Just two people approach Furyk at lunch, and both stopped by to say hello more than to ask for his autograph or a swing tip. His morning had been spent in a digital recording studio for American Express, one of his corporate sponsors, which had asked Furyk for a hole-by-hole analysis of Bethpage that will be distributed to card members.

The production guys rented the studio for four hours. He was done in half the time. Weather permitting, he will stick around twice as long at Bethpage this time.

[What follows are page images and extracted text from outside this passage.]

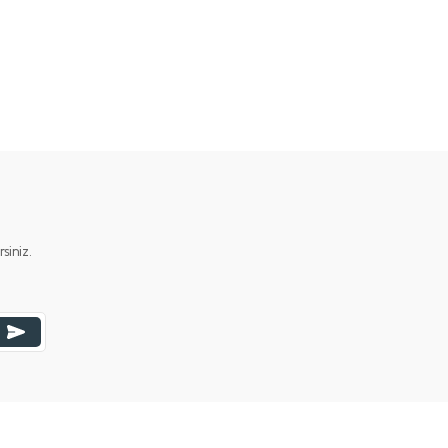
ımıza iletebilirsiniz.
iniz.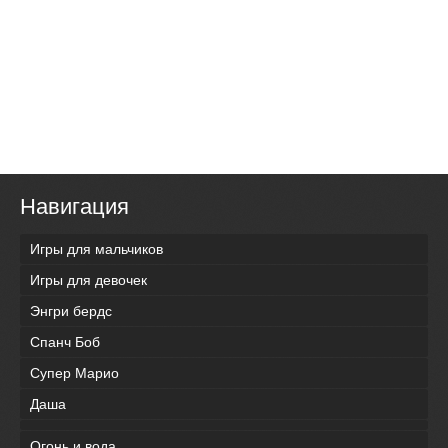
Навигация
Игры для мальчиков
Игры для девочек
Энгри бердс
Спанч Боб
Супер Марио
Даша
Огонь и вода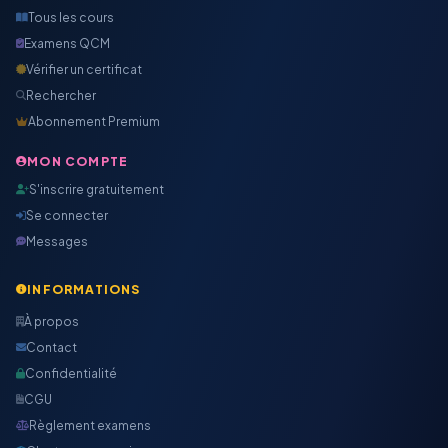
Tous les cours
Examens QCM
Vérifier un certificat
Rechercher
Abonnement Premium
MON COMPTE
S'inscrire gratuitement
Se connecter
Messages
INFORMATIONS
À propos
Contact
Confidentialité
CGU
Règlement examens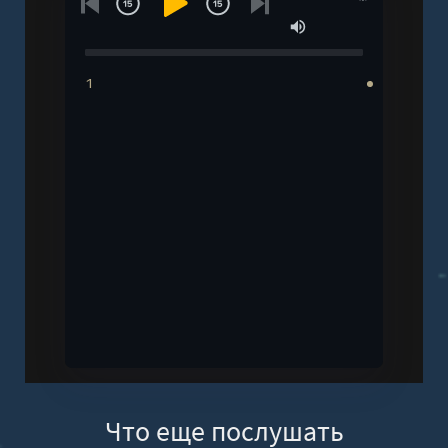
1
Что еще послушать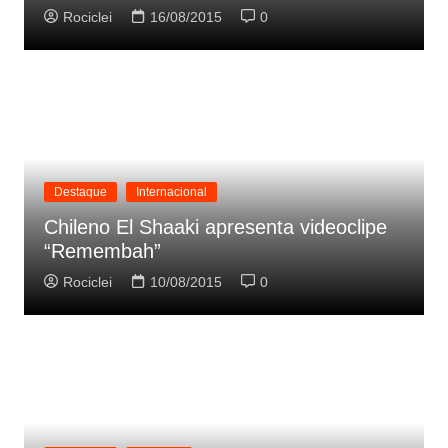
Rociclei
16/08/2015
0
Destaque
Internacional
Chileno El Shaaki apresenta videoclipe
“Remembah”
Rociclei
10/08/2015
0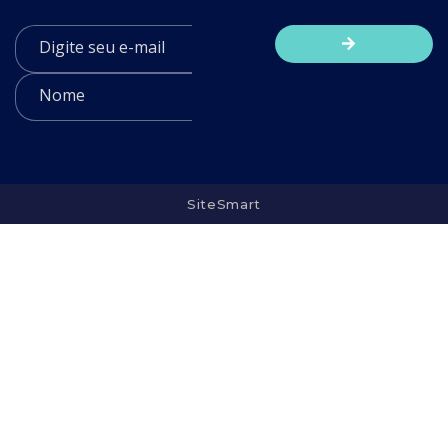
SiteSmart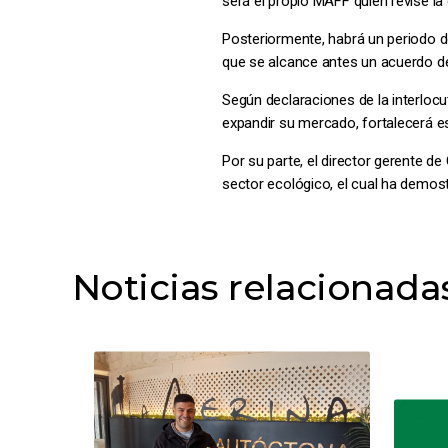
será el propio MAFF quien revise l
Posteriormente, habrá un periodo de
que se alcance antes un acuerdo de
Según declaraciones de la interloc
expandir su mercado, fortalecerá es
Por su parte, el director gerente 
sector ecológico, el cual ha demos
Noticias relacionada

He used to be one of those kids on the practice green, back when golf was just a game and lots of teenagers thought they would grow up and make birdies for a living. "He quit football in the ninth grade, then quit baseball the following year," Mike says. "He called his baseball coach the night before cuts and told him he wasn't going to play. The coach asked him why, and Jimmy told him he was going to play on the PGA Tour.

"So the coach says, 'You're not that good a golfer,' and Jimmy says, 'Well, I'm not now, but if I'm going to be, I've got to start practicing.' "

After the loss at Oakmont, Furyk sat next to his locker on the second floor of the clubhouse, the window behind him open, as if the sights and sounds of Angel Cabrera's victory celebration, which had just started, would eventually serve a purpose. Later that summer, on the day Furyk apologized to the writers, he spent the majority of those two hours pounding drivers, one ball after another flying into a section of the range net not more than 10 yards wide.

The driver was working that day, and it will work again because Jim Furyk will keep practicing until he gets it right. On a 97-degree afternoon in the dead of August, whether you are sitting in your car behind a row of bushes or standing next to him, you would notice this is serious business.